Pierre Herry, wanted for murder, approaches holidaying examining magistrate M. Allou and demands that the older man listen to the story of his crimes because the events are beyond his comprehension and driving him insane. In a nice touch, Allou has deliberately remained ignorant of the papers while on holiday and so has no idea who Herry is or what he is talking about. And so, as the two men sit in a cafe, Herry pours out his tale and Allou listens…
And that, my friends, is as much as I’m going to tell you about the plot. I really think you should go into this knowing not an ounce more — don’t even read the synopsis on the book or any website you may order this from. It is a beautifully compact and serenely-composed puzzle that is all the better if you don’t know what the front of the box looks like: so many aspects are drawn into the central setup and mystery that the air of self-doubt and confusion is rather key in getting the most out of this.
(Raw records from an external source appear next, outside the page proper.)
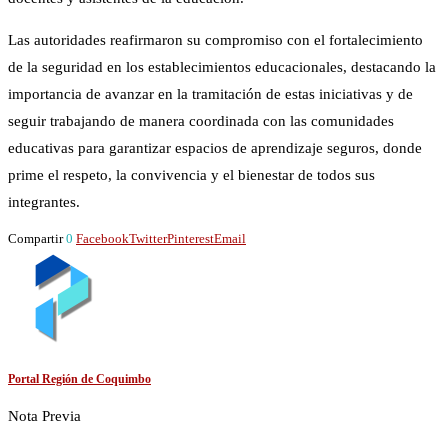
Las autoridades reafirmaron su compromiso con el fortalecimiento
de la seguridad en los establecimientos educacionales, destacando la
importancia de avanzar en la tramitación de estas iniciativas y de
seguir trabajando de manera coordinada con las comunidades
educativas para garantizar espacios de aprendizaje seguros, donde
prime el respeto, la convivencia y el bienestar de todos sus
integrantes.
Compartir
0
Facebook
Twitter
Pinterest
Email
Portal Región de Coquimbo
Nota Previa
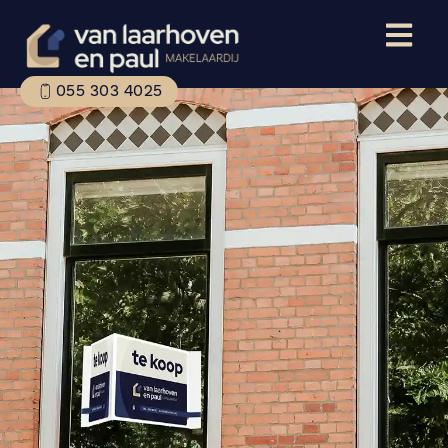
055 303 4025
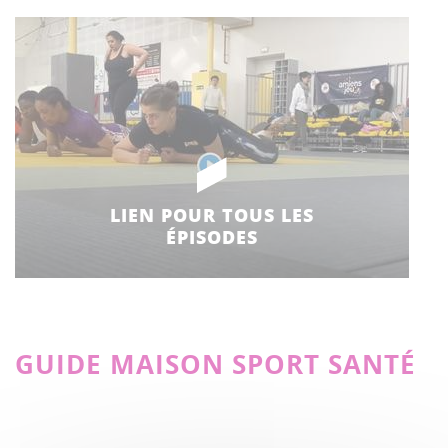
LIEN POUR TOUS LES
ÉPISODES
GUIDE MAISON SPORT SANTÉ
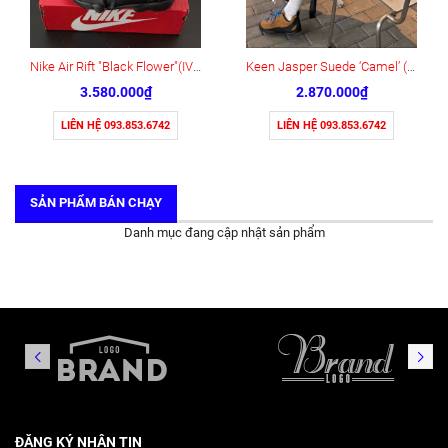
Nike Air Rift "Black Flower"(IV5682-001)
Keen Jasper Suede ‘Camel’ (1004337)
3.580.000₫
2.870.000₫
LIÊN HỆ 093.853.6742
LIÊN HỆ 093.853.6742
SẢN PHẨM BÁN CHẠY
Danh mục đang cập nhật sản phẩm
ĐĂNG KÝ NHẬN TIN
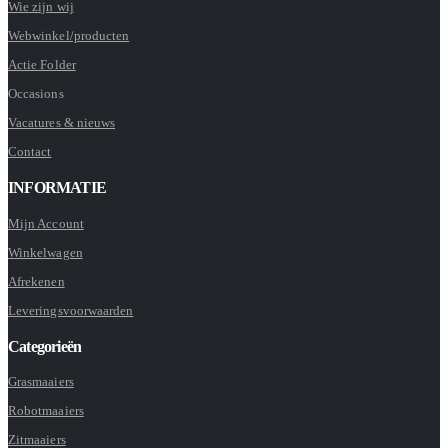
Wie zijn wij
Webwinkel/producten
Actie Folder
Occasions
Vacatures & nieuws
Contact
INFORMATIE
Mijn Account
Winkelwagen
Afrekenen
Leveringsvoorwaarden
Categorieën
Grasmaaiers
Robotmaaiers
Zitmaaiers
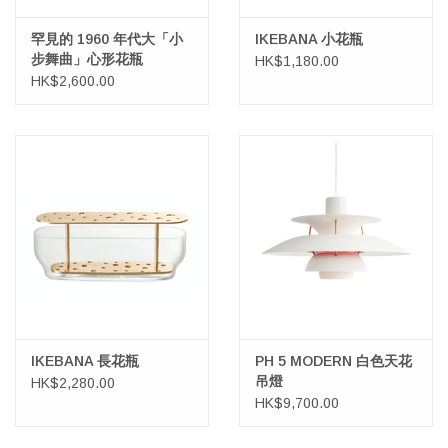
罕見的 1960 年代大「小
IKEBANA 小花瓶
步舞曲」心形花瓶
HK$1,180.00
HK$2,600.00
IKEBANA 長花瓶
PH 5 MODERN 白色天花
吊燈
HK$2,280.00
HK$9,700.00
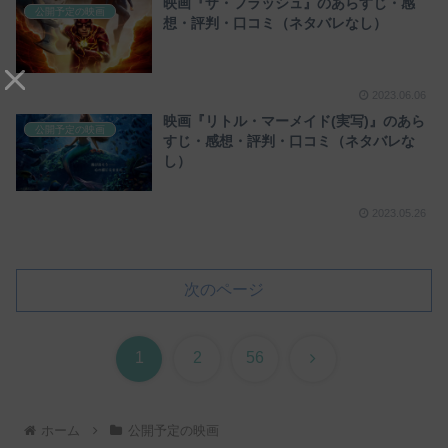
映画『ザ・フラッシュ』のあらすじ・感
公開予定の映画
想・評判・口コミ（ネタバレなし）
2023.06.06
映画『リトル・マーメイド(実写)』のあら
公開予定の映画
すじ・感想・評判・口コミ（ネタバレな
し）
2023.05.26
次のページ
次
1
2
56
へ
ホーム
公開予定の映画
And it’s a great read; John Pugmire is an excellent translator, as evinced through his increasingly-superb work with Paul Halter’s back catalogue, and here captures an essence of sharpness and concision from Vindry that is noticeably removed from M. Halter’s works and gives a real sense of how distinctive he must have been as an author.
Vindry, however, will not be to everyone’s taste. Clearly one of the practitioners of a grand Gallic tradition that Halter has picked up, puzzle and plot rule the day, and I could tell you everything of a personal nature about all of the characters in a few sentences (not each, that is; I mean about all of them). The cast is necessarily tiny and so the effects wrought on each of them by the actions of the plot are a touch on the melodramatic side at times — when you have to capture this response in only a small cohort, it is often necessary to overplay it, after all. I’ve not yet read Vindry’s first novel The House That Kills, translated by Pugmire last year, but understand that it has an unusual structure; The Howling Beast certainly joins it in this regard: the impossibility here is something you are made to wait for, though it comes about with an organic inevitability that is seamlessly worked from the characters and this very distinct position they find themselves in.
Flashes of atmosphere fill out the backdrop and setting, and give a tantalising (or, for some, perhaps frustrating) hint of how effective an author Vindry would be if he opted to put a little more emphasis on such things. Lovely moments sketch in the essentials and give you just enough leeway to add whatever else you need, like with the shepherd character Père Antoine:
He was of medium height and was wearing the traditional smock. His face was covered in white hairs, so much so one could hardly differentiate moustache, beard or eyebrows.
That’s all you get for a physical description, but the manner and the content of his speech allows you to paint in as much of the man as you need within the lines Vindry’s sketching provides. This is obviously a very deliberate choice on Vindry’s part, and a necessary metric when trying to determine how much someone would enjoy this book. Rest assured, there is some very good psychology in here — in flashes, obviously, no maundering for M. Vindry — and taken as a character study there is arguably both a lot and not very much depending on how you choose to approach it.
Last week’s review, Max Afford’s The Dead Are Blind, is probably quite a good comparison, actually: the slightly nightmarish overtones, the cleanliness of the construction — Vindry has this, as well as a stir of early Carr and the aforementioned origins of Halter. A sympathy with or enthusiasm for those authors will definitely help your enjoyment of this, though Vindry’s own iconoclastic streak secures this as so much more than simply another retread of familiar ideas made dull by too much exposure. And hopefully once you read it you’ll understand the difficulty I’ve had in discussing it while wishing to give nothing away!
I must now go back and read The House That Kills, and we must collectively hope that more innovation is on the way from John Pugmire and LRI — with these first Vindry translations, the introduction of shin honkaku with The Decagon House Murders and The Moai Island Puzzle, Derek Smith’s two masterpiece novels Whistle up the Devil and Come to Paddington Fair, and the continued exploits of Paul Halter’s impossibilities surely you don’t need any more convincing that the man is doing amazing work. Encore, encore!
I submit this review for the Golden Age Vintage Cover Scavenger Hunt at My Reader’s Block under the category Moon.